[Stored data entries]

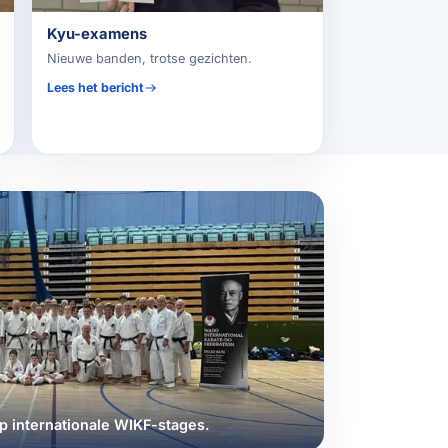
Kyu-examens
Nieuwe banden, trotse gezichten.
Lees het bericht
p internationale WIKF-stages.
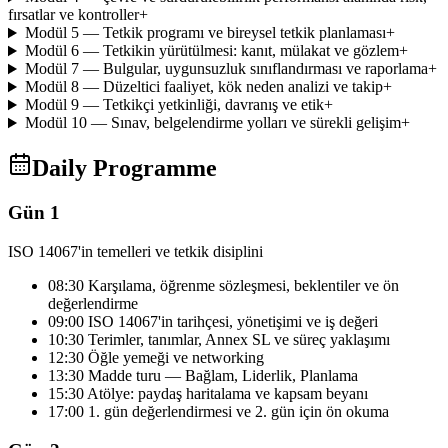
fırsatlar ve kontroller
+
Modül 5 — Tetkik programı ve bireysel tetkik planlaması
+
Modül 6 — Tetkikin yürütülmesi: kanıt, mülakat ve gözlem
+
Modül 7 — Bulgular, uygunsuzluk sınıflandırması ve raporlama
+
Modül 8 — Düzeltici faaliyet, kök neden analizi ve takip
+
Modül 9 — Tetkikçi yetkinliği, davranış ve etik
+
Modül 10 — Sınav, belgelendirme yolları ve sürekli gelişim
+
Daily Programme
Gün 1
ISO 14067'in temelleri ve tetkik disiplini
08:30 Karşılama, öğrenme sözleşmesi, beklentiler ve ön
değerlendirme
09:00 ISO 14067'in tarihçesi, yönetişimi ve iş değeri
10:30 Terimler, tanımlar, Annex SL ve süreç yaklaşımı
12:30 Öğle yemeği ve networking
13:30 Madde turu — Bağlam, Liderlik, Planlama
15:30 Atölye: paydaş haritalama ve kapsam beyanı
17:00 1. gün değerlendirmesi ve 2. gün için ön okuma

* **TO-DO ITEM**: From the first line above to the last, copy the records exactly but omit the pictures.

* **TASK RESULT**:
Kyu-examens
Nieuwe banden, trotse gezichten.
Lees het bericht
p internationale WIKF-stages.
fırsatlar ve kontroller
+
Modül 5 — Tetkik programı ve bireysel tetkik planlaması
+
Modül 6 — Tetkikin yürütülmesi: kanıt, mülakat ve gözlem
+
Modül 7 — Bulgular, uygunsuzluk sınıflandırması ve raporlama
+
Modül 8 — Düzeltici faaliyet, kök neden analizi ve takip
+
Modül 9 — Tetkikçi yetkinliği, davranış ve etik
+
Modül 10 — Sınav, belgelendirme yolları ve sürekli gelişim
+
Daily Programme
Gün 1
ISO 14067'in temelleri ve tetkik disiplini
08:30 Karşılama, öğrenme sözleşmesi, beklentiler ve ön
değerlendirme
09:00 ISO 14067'in tarihçesi, yönetişimi ve iş değeri
10:30 Terimler, tanımlar, Annex SL ve süreç yaklaşımı
12:30 Öğle yemeği ve networking
13:30 Madde turu — Bağlam, Liderlik, Planlama
15:30 Atölye: paydaş haritalama ve kapsam beyanı
17:00 1. gün değerlendirmesi ve 2. gün için ön okuma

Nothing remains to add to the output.